When I first arrived, with each introduction I was greeted with, “Gee, why didn’t you come next week, when we’ll be in our brand-new newsroom?” The temporary newsroom is the former prop room and looks like the back end of the warehouse with desks neatly lined up in three rows. Marselis Parsons, Will Mikell and George Wilson (producers, as well as reporters) are in the first row behind everyone. In front of them come the reporters with a computer terminal in each position. Fans are everywhere to try to alleviate the suffocating heat. At least the air is moving.
Natalie Borrok was asked to “take care” of me until her computer training class at 2:00 pm (new newsroom, new computer system) as her story had fallen through. E-mail comes up on her screen, “Julia from the TA is here ... be nice.” We have a good laugh and she corrects it to “Her name is really Kitty...” She says that George Wilson (the noon news producer) has written this to “warn” everyone. To a one, the people I meet at WCAX are nice. Maybe it’s the e-mail. Maybe not. There aren’t any raging, or otherwise, egos that I could detect.
I was told that at 2:00 pm things would pick up. So a few more reporters and crews showed up. Then at 3:00 pm, a few more. This wasn’t a grand rush. Someone is always reminding me that this is a quiet day. By 5:00 pm finally things were beginning to hit a “feverish” pitch—fingers flying across keyboards, quick changes at the editing stations—all seemed to be choreographed quite well. Okay, a bit hassled, but not ridiculously so. Producers and reporters hover over Parsons desk checking line-up and making sure all the stories were correctly filed.
Mara, an intern, is putting a story together. Joyce helps her add the finishing touches. The only loud voice I hear (ever) is Parsons calling across the room to Mara looking for her story on the computer. She hadn’t filed it yet. Oops. She hurries over to Parsons to tell him, then back to Joyce for help. He finishes her story, grabs the tape out of the machine and hands it to her with instructions to get it into the computer—quickly. She does, with moments to spare.
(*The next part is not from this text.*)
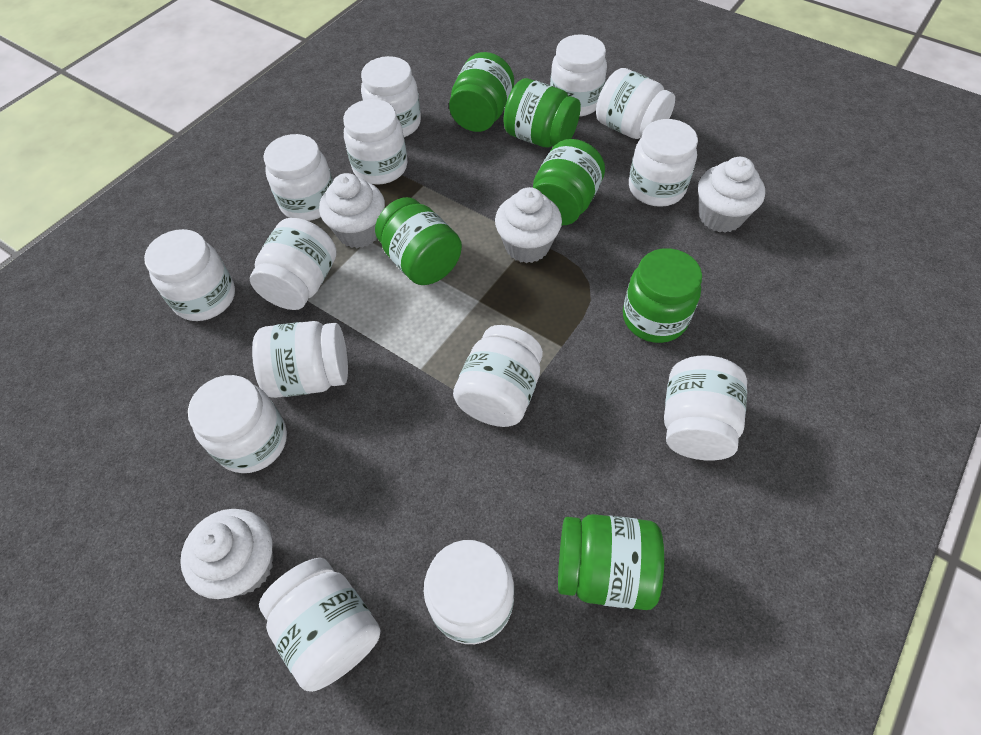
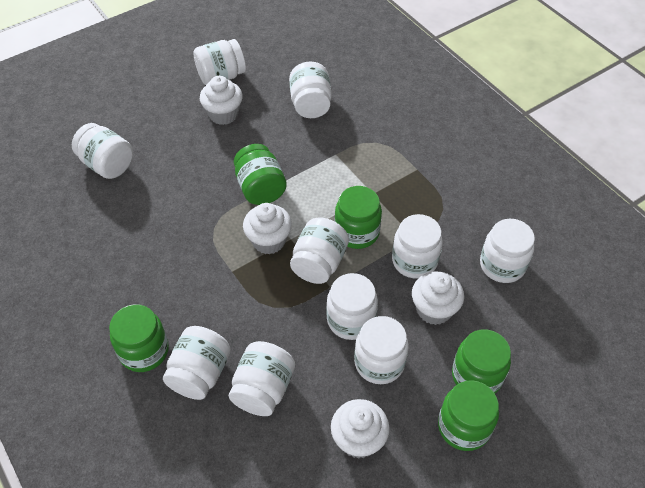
green jar: [375,197,462,285] [449,52,514,132] [504,78,581,148] [533,139,605,225] [558,514,664,610] [623,248,702,343] = 6 -> [109,304,169,372] [234,144,287,205] [335,186,382,249] [438,380,499,451] [452,329,511,393] = 5
white jar: [144,229,235,321] [188,375,287,473] [250,218,337,310] [252,321,348,398] [259,558,380,692] [264,134,333,221] [343,99,407,185] [361,56,421,137] [424,540,514,644] [453,325,543,427] [550,34,607,117] [596,68,675,139] [629,119,698,207] [664,355,747,460] = 14 -> [72,123,133,179] [163,326,231,400] [193,39,246,85] [229,341,295,416] [289,61,332,118] [290,218,349,284] [326,273,378,340] [354,316,409,384] [392,214,443,279] [480,219,535,283] = 10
Joyce tells me that anytime you see “File Tape” written over a film clip, that’s a piece from Sylvia Sprigg’s archives. Her domain is thousands of broadcasts on tapes neatly labeled and stacked. She can find snippets of tape from years past and get them to the reporters in minutes. Need a bear? A famous person? Ask Sylvia. Broadcasts are kept on one set of tapes; the unused video is kept for years on their original tapes, just in case.
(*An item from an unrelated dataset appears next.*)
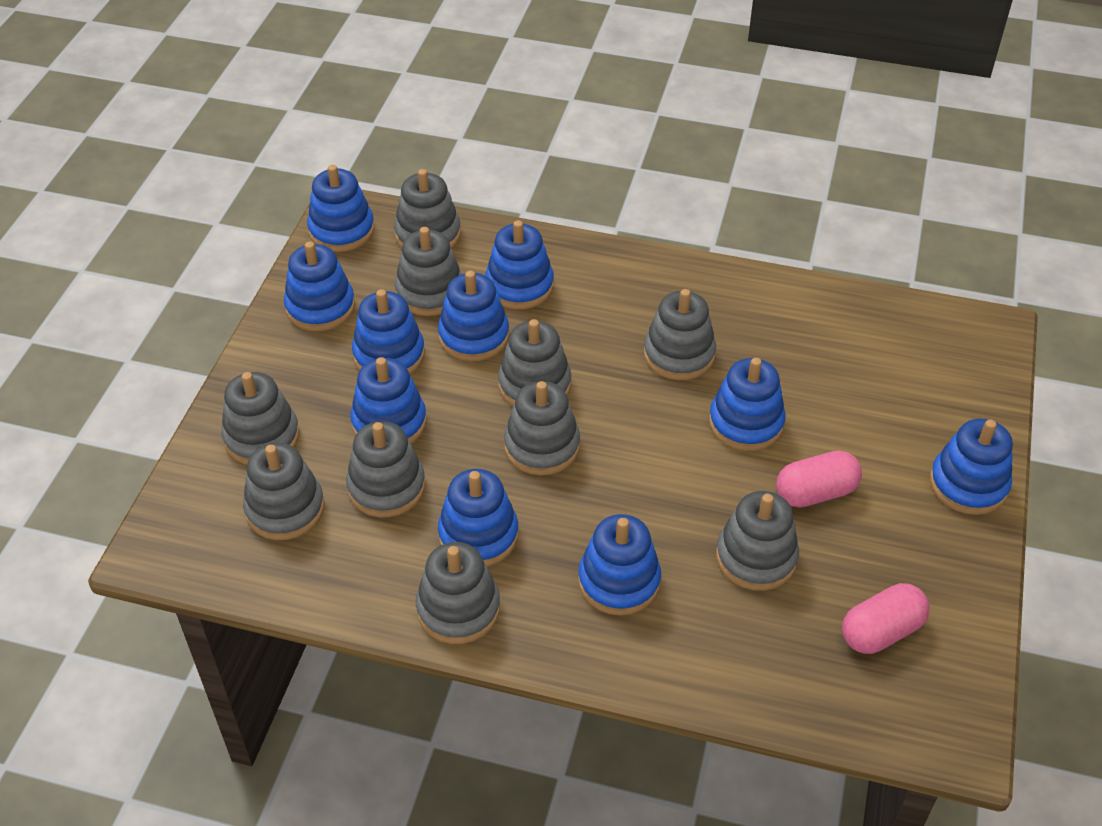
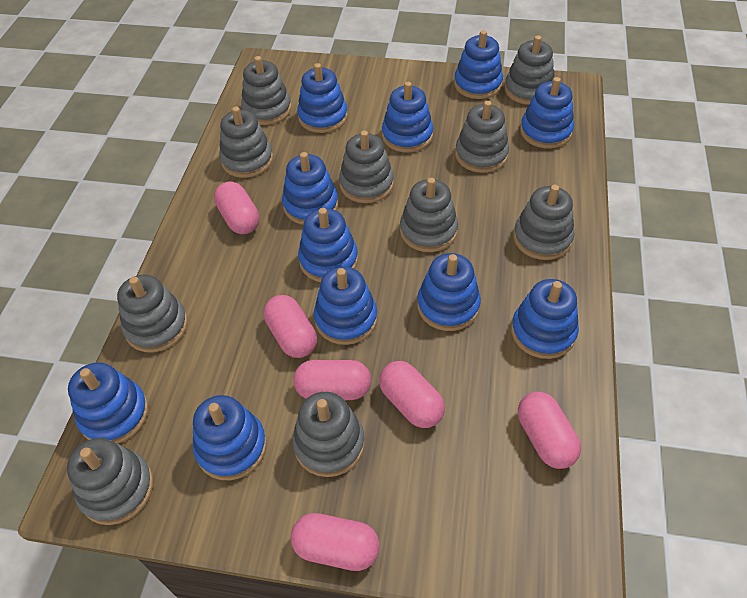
blue stacking toy: [284,241,355,331] [307,165,374,252] [350,357,427,444] [352,289,425,374] [438,271,509,361] [438,469,519,566] [485,220,554,309] [578,514,661,615] [709,358,786,451] [930,419,1013,515] = 10 -> [68,362,149,444] [193,395,267,480] [282,152,338,225] [297,63,348,133] [298,208,358,282] [314,266,378,345] [382,82,433,152] [417,253,481,331] [454,30,503,99] [511,279,579,359] [520,77,574,149] = 11
pink capsule: [776,451,862,508] [842,583,929,654] = 2 -> [214,182,259,234] [264,295,317,358] [291,513,380,571] [293,360,371,400] [379,361,445,428] [518,392,581,469] = 6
At the end of the broadcast I asked Parsons what he thought about it.
“You win some, you lose some.” He shook his head. “There are stories other stations got that we should have, but we have some they don’t.” He smiled. “I guess it works out.”
Parsons summed it up well as I was about to leave. “As you can see, this is a collegial effort.” He spread his arms out to encompass the entire room. “There are 28 people in this newsroom, some whose names don’t even get on the air, and we couldn’t do the broadcast without any one of them.”